An article in today’s New York Times collects the responses, or lack thereof, to the allegations that James Frey falsified much of the content in his bestselling memoir A Million Little Pieces. The publishers of the hardcover and paperback editions of the book, Doubleday and Anchor Books, respectively, both divisions of Random House, issued a joint statement that downplayed the importance of truth in memoirs. “Memoir is a personal history whose aim is to illuminate, by way of example, events and issues of broader social consequence,” it read. “By definition, it is highly personal. In the case of Mr. Frey, we decided A Million Little Pieces was his story, told in his own way, and he represented to us that his version of events was true to his recollections.” The statement continues: “Recent accusations against him notwithstanding, the power of the overall reading experience is such that the book remains a deeply inspiring and redemptive story for millions of readers.”

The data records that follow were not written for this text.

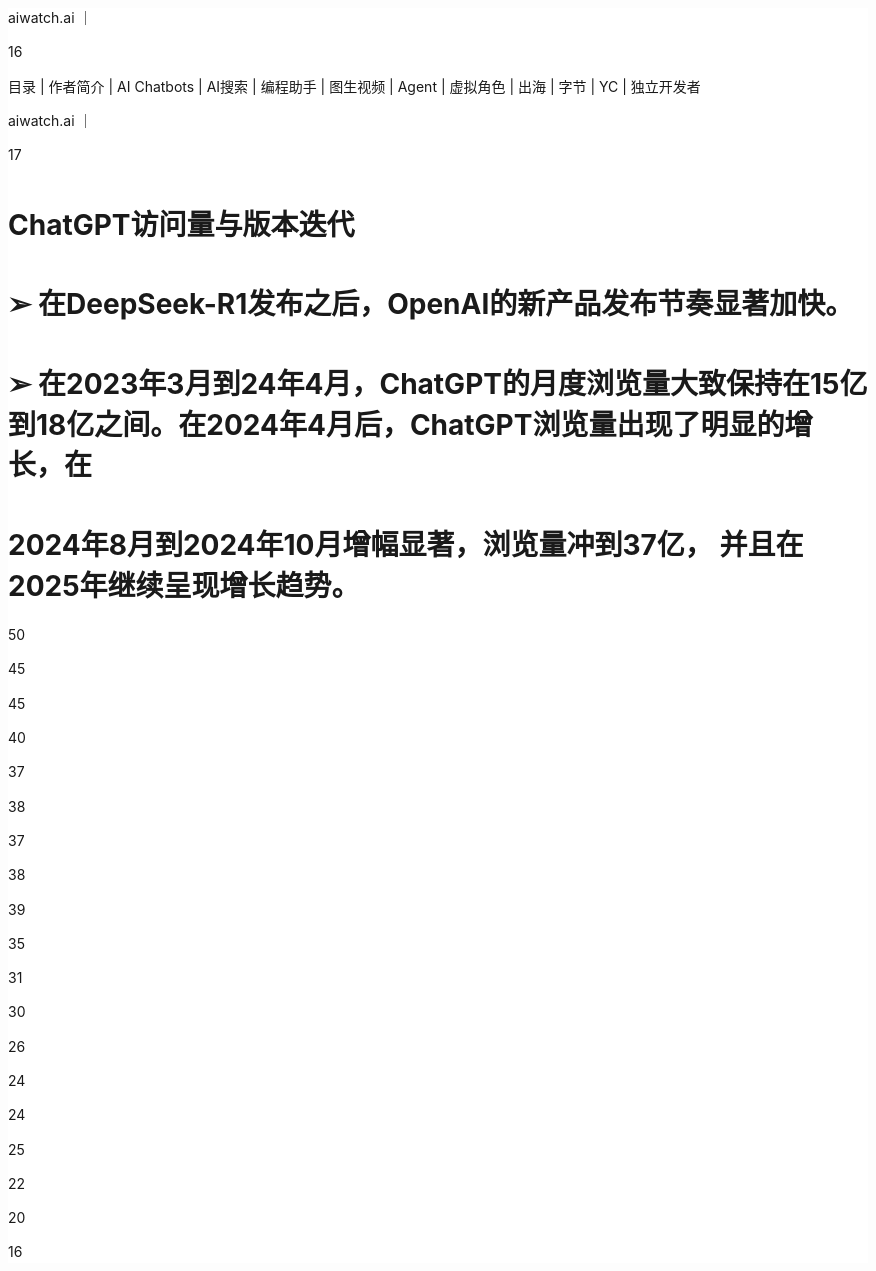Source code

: aiwatch.ai ｜

16

目录 | 作者简介 | AI Chatbots | AI搜索 | 编程助手 | 图生视频 | Agent | 虚拟角色 | 出海 | 字节 | YC | 独立开发者

aiwatch.ai ｜

17

# ChatGPT访问量与版本迭代

# ➢ 在DeepSeek-R1发布之后，OpenAI的新产品发布节奏显著加快。

# ➢ 在2023年3月到24年4月，ChatGPT的月度浏览量大致保持在15亿到18亿之间。在2024年4月后，ChatGPT浏览量出现了明显的增长，在

# 2024年8月到2024年10月增幅显著，浏览量冲到37亿， 并且在2025年继续呈现增长趋势。

50

45

45

40

37

38

37

38

39

35

31

30

26

24

24

25

22

20

16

But Edward Wyatt, the writer of the Times article, says that the statement’s lack of definitive comment on the objective truth of the memoir suggests that little to no fact-checking was done by the book’s publishers. None will be done after the fact of publication, either, according to Doubleday and Anchor spokesperson Alison Rich. “This is not a matter that we deem necessary for us to investigate,” she said.
Needless to say, many readers are miffed and many key figures in the book’s publication and popularization, including Frey’s agent Kassie Evashevski, his editor Sean McDonald, who signed Frey on for two more books with the Penguin imprint Riverhead Books, and the one who started all the hoopla, Oprah Winfrey, were unavailable for comment.